Девственник Николай Васильевич Гоголь
Ходил по собственной улице,
Подаренной большевиками
Скользкими гоголевскими шагами
И нашагал – таки «Петербуржские повести»,
Что запротоколировал добросовестно
В общей тетради на 96 страницах,
После чего греховоднику Пушкину отзвонился:
«Ну что, брат Пушкин!
Придумал для меня свои «Мёртвые души»,
Ни дать, ни взять, мою главную книгу? –
Я ведь малу – помалу тоже великий,
Прикинь –
«Вечера на хуторе близ Диканьки»
Читают детишкам блудливые няньки
Перед тем, как отдаться кучеру Ваньке
На облюбованном дворней диване…»
«Отстань, не до тебя!,,» —
Ему Пушкин злится.
Его тут намедни не приняли в декабристы:
«Шумный ты больно и слишком приметный,
Да маловат для нас – полтора с кепкой метра.
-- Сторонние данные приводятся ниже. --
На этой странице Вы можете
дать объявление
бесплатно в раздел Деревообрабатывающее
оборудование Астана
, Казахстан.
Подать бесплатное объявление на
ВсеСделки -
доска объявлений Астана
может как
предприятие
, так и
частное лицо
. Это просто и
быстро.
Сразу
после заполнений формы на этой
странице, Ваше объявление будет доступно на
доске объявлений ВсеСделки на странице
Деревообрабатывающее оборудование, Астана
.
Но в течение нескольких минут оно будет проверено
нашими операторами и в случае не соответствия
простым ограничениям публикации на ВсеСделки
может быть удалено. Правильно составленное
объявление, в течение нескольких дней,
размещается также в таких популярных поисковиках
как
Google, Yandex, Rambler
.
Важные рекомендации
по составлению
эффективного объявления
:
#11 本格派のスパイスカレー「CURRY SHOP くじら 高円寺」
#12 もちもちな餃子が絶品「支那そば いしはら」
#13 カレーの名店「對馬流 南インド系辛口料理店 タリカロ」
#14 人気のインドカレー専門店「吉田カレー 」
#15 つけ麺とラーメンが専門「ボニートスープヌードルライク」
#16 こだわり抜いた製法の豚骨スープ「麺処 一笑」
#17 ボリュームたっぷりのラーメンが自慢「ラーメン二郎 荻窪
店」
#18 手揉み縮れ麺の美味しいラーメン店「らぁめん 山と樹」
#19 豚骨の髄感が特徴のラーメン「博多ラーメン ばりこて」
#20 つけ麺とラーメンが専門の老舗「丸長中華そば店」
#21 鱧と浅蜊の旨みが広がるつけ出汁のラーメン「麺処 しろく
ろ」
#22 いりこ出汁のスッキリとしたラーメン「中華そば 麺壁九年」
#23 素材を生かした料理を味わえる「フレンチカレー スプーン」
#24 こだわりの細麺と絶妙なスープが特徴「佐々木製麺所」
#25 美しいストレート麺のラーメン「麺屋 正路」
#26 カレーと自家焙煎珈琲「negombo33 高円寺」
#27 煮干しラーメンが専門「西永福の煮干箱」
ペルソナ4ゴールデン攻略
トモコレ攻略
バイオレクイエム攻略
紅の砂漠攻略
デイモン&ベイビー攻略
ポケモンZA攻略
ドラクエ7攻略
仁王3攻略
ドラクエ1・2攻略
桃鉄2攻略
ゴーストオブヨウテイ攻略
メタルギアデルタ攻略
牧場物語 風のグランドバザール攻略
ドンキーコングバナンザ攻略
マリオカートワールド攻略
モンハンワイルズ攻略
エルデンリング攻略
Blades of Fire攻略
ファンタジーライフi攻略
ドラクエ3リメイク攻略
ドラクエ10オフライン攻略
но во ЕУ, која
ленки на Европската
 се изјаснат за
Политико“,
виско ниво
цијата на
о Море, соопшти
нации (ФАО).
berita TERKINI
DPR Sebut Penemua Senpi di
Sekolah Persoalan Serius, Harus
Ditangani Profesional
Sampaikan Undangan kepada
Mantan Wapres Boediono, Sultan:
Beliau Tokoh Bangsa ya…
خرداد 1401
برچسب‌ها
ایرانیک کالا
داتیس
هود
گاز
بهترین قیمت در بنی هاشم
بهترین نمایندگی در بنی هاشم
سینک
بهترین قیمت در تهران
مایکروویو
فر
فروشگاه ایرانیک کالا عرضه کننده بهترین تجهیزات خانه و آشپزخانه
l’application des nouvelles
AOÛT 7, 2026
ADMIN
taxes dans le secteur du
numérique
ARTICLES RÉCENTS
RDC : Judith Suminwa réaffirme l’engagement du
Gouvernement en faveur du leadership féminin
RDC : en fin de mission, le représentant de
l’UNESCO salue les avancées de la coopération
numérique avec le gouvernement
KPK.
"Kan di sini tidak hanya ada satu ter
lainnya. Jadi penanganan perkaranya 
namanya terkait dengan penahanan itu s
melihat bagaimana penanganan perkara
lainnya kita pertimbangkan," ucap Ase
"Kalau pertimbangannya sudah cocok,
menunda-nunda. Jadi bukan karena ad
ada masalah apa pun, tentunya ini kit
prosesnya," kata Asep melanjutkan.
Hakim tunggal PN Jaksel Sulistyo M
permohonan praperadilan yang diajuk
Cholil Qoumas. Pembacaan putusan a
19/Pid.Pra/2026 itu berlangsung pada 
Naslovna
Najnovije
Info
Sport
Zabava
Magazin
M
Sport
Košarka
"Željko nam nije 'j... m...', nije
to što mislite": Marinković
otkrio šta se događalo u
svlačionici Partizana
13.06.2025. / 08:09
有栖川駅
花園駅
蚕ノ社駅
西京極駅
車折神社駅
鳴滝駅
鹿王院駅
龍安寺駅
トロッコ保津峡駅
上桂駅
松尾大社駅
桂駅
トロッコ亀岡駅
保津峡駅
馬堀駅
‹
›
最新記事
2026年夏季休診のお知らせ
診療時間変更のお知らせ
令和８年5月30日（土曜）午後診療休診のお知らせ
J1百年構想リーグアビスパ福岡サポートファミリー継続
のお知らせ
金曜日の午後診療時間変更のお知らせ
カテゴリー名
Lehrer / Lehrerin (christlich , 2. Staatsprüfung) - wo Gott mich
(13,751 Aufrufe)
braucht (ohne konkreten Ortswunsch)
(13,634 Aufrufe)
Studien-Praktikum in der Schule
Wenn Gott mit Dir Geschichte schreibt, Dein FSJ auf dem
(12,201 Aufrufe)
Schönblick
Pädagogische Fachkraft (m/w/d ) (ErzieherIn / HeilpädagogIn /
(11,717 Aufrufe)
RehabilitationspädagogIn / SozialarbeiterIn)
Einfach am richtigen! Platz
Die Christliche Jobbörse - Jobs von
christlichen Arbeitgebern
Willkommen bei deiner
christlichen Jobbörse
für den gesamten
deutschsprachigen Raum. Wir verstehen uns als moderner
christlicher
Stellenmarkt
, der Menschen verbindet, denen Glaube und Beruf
Вали –ка ты в Михайловское, Шура!
Води там с Вульфами шуры – муры
Да боготвори свою чистую Керн –
Станешь тогда знаменит как Жюль Верн.»…
Пошмыгал Гоголь своим птичьим клювом.
Так стало ему в Петербурге не любо,
Что укатил, всей России назло
В Италию, в Рим, где ему повезло:
Там в пиццерии за кружкой спиртного
Встретил художника Иванова,
Который явился ему как Христос народу
И заглянул в него Гоголь как в воду.
Увидел – всё в этой жизни не так.
Сжёг свои рукописи до листа,
А Пушкина посоветовал
Лет через двести читать.
«Сегодня, — сказал,- это слишком рано
И место ему аккурат в спецхране. »
Большевики его не послушали
Пустили в тираж безответного Пушкина,
Слепили из него огородное пугало
Как нынче из Бродского близорукого
Ваяют новоявленную икону
Для многострадальных учебников школьных.
И детки, что в садиках радостно пукают
Будут бубнить его «На смерть Жукова»
Как мы когда – то «Бородино»,
Пушкина, Лермонтова – не всё ли равно…
Гоголю тоже досталось нехило –
Выкопали его большаки из могилы,
Убедились, что он там в гробу ворочался
(Персонажи изрядно его поморочили)
И чтоб не воняли потомки злопамятно,
Решили таки водрузить ему памятник.
Все сорок лет его ставили, ставили,
Пока их за это не обезглавили
Демократы лохматые и вонючие.
Так что наконец – то на Малой Конюшенной
Встал он, родимый, в шинелке башмачкиной,
Из которой мы вылупились слепыми собачками,
Разбрелись по России с гусиными перьями,
Растеряли читательское доверие
И что – то строчим под себя в тёплом нужнике,
Никому, особенно родственникам, не нужные.